The Names
- Authors: Florence Knapp
- Language: English
- Publication date: 2025
- Pages: 328

= The Names (Knapp novel) =

2025 book

The Names is a 2025 novel by Florence Knapp, her debut. It was first published by Phoenix Books in the United Kingdom and Pamela Dorman in the United States in May.

== Summary ==
The novel begins in late 1987, where a woman named Cora is trapped in an abusive marriage and has just given birth to a baby boy as the great storm of 1987 rages. Cora faces the dilemma of what to name her son: either Gordon, the name her abusive husband prefers (and her husband's own name), or Bear, the name suggested by Cora's daughter (who thinks the name is the type of name someone kind and brave would have), or Julian ("sky father"), the name Cora prefers. The novel then follows Cora's son over the next 35 years, across the three different timelines he would live depending on which name was chosen.

== Themes ==
In an interview with Goldsboro Books, Knapp stated that "I’ve always been fascinated by the things that shape us as people and a name, which we’re given at birth and then carry out into the world with us, seems like it has the potential to have a profound impact on that. Either because of the associations we bring to it ourselves, or through those drawn by others," adding that "although I find the traditional meanings of names interesting, I’m more fascinated by the subconscious associations we bring to them, and how these might influence us."

== Critical reception ==
Rebecca Laurence and Lindsay Baker of the BBC named the book as one of their top 25 books of 2025.

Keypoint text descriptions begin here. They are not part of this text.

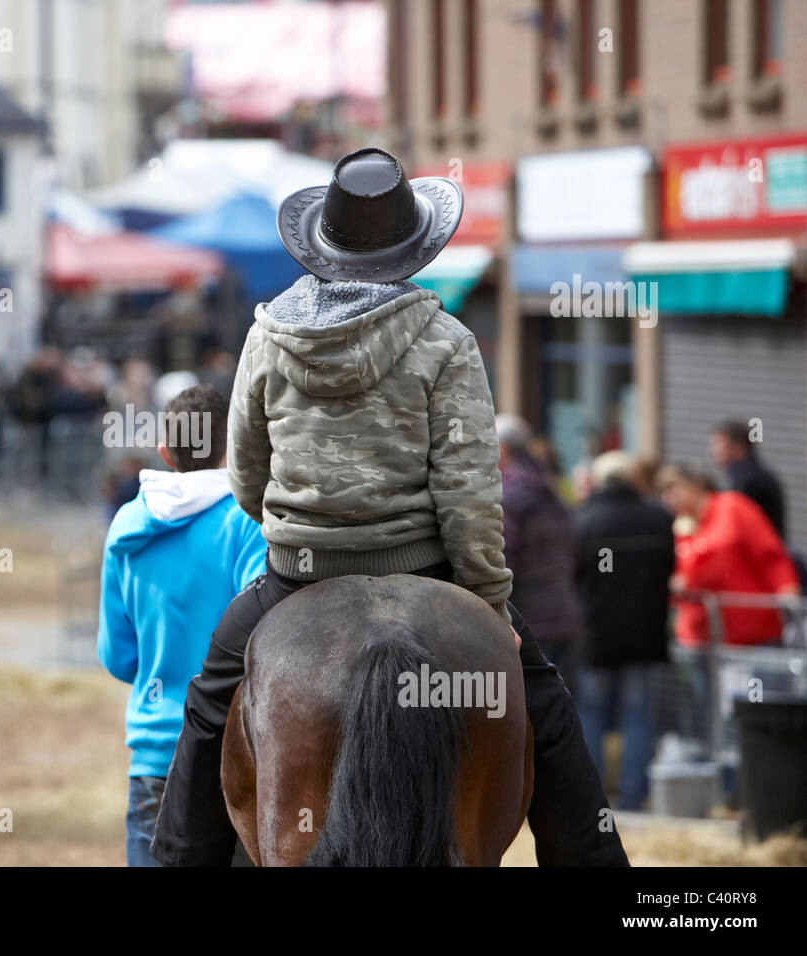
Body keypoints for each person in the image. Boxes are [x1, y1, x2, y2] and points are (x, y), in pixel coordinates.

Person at [150, 147, 626, 867]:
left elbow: (246, 474)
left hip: (296, 572)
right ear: (412, 248)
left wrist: (289, 525)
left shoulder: (268, 335)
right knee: (547, 708)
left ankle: (178, 860)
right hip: (432, 570)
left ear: (324, 245)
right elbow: (469, 491)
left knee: (210, 701)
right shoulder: (447, 340)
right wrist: (490, 605)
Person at [97, 385, 266, 866]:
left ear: (166, 451)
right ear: (232, 444)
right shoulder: (245, 521)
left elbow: (118, 657)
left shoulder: (126, 524)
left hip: (154, 754)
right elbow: (260, 637)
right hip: (234, 749)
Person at [573, 451, 675, 811]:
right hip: (645, 635)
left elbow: (574, 579)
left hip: (596, 635)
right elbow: (669, 570)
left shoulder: (583, 519)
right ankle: (633, 797)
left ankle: (593, 797)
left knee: (591, 713)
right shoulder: (659, 518)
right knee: (639, 713)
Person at [657, 463, 799, 647]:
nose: (668, 500)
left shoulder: (733, 508)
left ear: (695, 485)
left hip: (750, 632)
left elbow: (769, 555)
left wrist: (787, 595)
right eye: (663, 494)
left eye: (673, 490)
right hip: (701, 637)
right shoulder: (680, 529)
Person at [496, 414, 581, 685]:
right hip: (562, 616)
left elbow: (504, 563)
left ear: (501, 449)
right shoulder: (549, 489)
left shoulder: (509, 496)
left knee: (529, 715)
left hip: (528, 623)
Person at [709, 421, 786, 540]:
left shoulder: (745, 479)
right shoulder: (754, 473)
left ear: (739, 446)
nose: (713, 451)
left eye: (718, 444)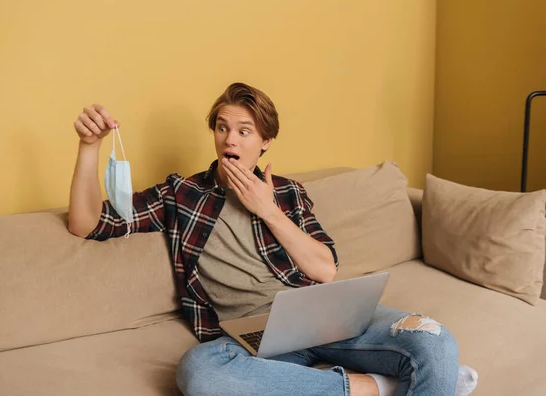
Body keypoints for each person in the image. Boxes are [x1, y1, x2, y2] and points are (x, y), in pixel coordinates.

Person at [68, 83, 478, 396]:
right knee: (199, 373)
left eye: (245, 132)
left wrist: (268, 210)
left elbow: (324, 269)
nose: (230, 140)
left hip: (321, 318)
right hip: (251, 339)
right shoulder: (183, 194)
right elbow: (87, 224)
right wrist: (90, 146)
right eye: (223, 128)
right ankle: (373, 388)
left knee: (435, 340)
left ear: (264, 142)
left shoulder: (286, 192)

Ellen Peirson-Hagger of The Observer wrote that the novel "may well be the most devastating book you read this year," praising it as a "wildly original and emotionally profound novel." Elizabeth Hand of The Washington Post reviewed the novel as "dazzling," calling it "a profound, deeply compassionate examination of domestic abuse." Kirkus Reviews wrote that the novel was "a noteworthy debut explores a sobering topic with creativity, cleverness, and care." Clare Clark of The Guardian described the novel as "strikingly assured... a compelling and original debut, a book that asks at least as many questions as it answers." Laura Hackett of The Times praised the novel as "an unadulterated success: moving, evocative and utterly convincing... It’s one of those books that will make you irritable with anyone who interrupts you, but which you’ll finish wanting to press into the hands of a friend." Publishers Weekly gave the novel a starred review, describing it as "intriguing and nuanced... Readers won’t be able to stop talking about this intelligent exploration of a single choice’s long tail of repercussions.